• [Fragmento]:
------------------------

En su cuenta de X, Caputo reveló que la decisión de inversión surgió tras una reunión mantenida con directivos de la compañía durante el Argentina Week realizado en Nueva York. “Recibí esta carta de Michael Gelchie, Director Ejecutivo de Louis Dreyfus Company. Una inversión estratégica para la empresa que se decidió que se hiciera en nuestro país. Son 400 millones de dólares para la construcción de una planta de procesamiento de girasol en Bahía Blanca”, escribió el funcionario. Luego agregó: “Surgió a partir de la reunión que mantuvimos en el Argentina Week en New York y es otra muestra enorme de confianza en lo que está haciendo el presidente”.
En la carta dirigida al ministro, Gelchie también valoró el escenario económico actual. “Nuestra decisión de inversión se basa en estos sólidos fundamentos, pero también en nuestro reconocimiento del importante progreso macroeconómico alcanzado por el gobierno nacional en los últimos meses”, sostuvo. Asimismo, consideró que el proyecto contribuirá a aumentar la capacidad de procesamiento de oleaginosas, impulsar las exportaciones con valor agregado, generar empleo y fortalecer la infraestructura agroindustrial.

------------------------

• [Datos proporcionados]:
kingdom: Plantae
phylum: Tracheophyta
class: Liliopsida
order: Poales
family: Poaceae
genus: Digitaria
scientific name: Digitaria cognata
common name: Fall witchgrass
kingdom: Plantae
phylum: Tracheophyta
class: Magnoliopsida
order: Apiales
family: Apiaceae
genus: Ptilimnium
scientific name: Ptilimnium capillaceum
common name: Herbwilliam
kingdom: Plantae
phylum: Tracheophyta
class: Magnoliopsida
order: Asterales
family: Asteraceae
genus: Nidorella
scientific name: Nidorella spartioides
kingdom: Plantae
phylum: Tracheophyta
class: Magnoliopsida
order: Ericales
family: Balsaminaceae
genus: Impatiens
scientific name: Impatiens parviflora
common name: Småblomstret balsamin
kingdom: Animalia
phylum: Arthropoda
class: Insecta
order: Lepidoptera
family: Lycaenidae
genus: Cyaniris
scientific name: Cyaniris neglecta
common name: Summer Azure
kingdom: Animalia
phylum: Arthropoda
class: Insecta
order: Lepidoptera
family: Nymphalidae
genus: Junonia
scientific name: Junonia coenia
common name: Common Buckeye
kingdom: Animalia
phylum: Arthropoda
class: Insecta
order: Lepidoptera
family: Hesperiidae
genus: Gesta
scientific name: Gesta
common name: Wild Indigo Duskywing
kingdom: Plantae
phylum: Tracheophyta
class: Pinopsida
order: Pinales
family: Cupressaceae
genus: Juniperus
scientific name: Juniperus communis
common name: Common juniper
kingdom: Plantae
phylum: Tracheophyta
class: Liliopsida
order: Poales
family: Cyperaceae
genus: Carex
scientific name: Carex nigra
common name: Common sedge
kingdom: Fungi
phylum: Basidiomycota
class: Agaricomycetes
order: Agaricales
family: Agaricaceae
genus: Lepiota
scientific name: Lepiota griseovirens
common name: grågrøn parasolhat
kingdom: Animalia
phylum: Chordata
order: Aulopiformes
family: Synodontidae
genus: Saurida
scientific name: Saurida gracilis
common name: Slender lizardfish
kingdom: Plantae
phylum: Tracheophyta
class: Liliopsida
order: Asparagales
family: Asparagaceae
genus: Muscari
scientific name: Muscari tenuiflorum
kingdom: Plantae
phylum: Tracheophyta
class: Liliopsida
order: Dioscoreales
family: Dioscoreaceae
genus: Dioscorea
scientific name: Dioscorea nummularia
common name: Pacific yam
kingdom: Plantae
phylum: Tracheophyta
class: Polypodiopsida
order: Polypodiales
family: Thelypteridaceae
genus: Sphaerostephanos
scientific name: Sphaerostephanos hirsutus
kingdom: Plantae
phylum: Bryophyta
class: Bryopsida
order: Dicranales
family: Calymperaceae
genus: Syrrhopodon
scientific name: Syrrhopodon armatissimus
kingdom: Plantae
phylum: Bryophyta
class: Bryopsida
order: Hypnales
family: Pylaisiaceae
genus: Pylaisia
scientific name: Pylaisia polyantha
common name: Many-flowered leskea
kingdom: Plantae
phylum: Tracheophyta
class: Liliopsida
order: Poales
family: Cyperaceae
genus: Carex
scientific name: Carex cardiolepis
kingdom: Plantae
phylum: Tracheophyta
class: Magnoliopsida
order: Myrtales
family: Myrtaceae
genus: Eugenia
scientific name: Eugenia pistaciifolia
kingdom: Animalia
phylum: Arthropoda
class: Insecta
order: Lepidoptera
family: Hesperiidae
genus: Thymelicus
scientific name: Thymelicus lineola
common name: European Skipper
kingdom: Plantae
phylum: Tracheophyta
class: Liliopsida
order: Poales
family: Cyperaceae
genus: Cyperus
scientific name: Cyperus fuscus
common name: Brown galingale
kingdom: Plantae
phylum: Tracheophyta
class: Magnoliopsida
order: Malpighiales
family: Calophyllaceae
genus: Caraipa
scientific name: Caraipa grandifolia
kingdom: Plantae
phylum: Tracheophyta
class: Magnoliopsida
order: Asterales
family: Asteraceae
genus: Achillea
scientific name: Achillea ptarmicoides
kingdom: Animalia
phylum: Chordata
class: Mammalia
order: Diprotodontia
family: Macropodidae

------------------------

• [Consigna 1]:
Según el fragmento, ¿en qué ciudad se construirá la planta de procesamiento de girasol?
• [Consigna 2]:
Enumera todos los aportes que, según Gelchie en el fragmento, hará el proyecto.

• [Respuesta 1]:
En Bahía Blanca.

• [Respuesta 2]:
- Aumentar la capacidad de procesamiento de oleaginosas.
- Impulsar las exportaciones con valor agregado.
- Generar empleo.
- Fortalecer la infraestructura agroindustrial.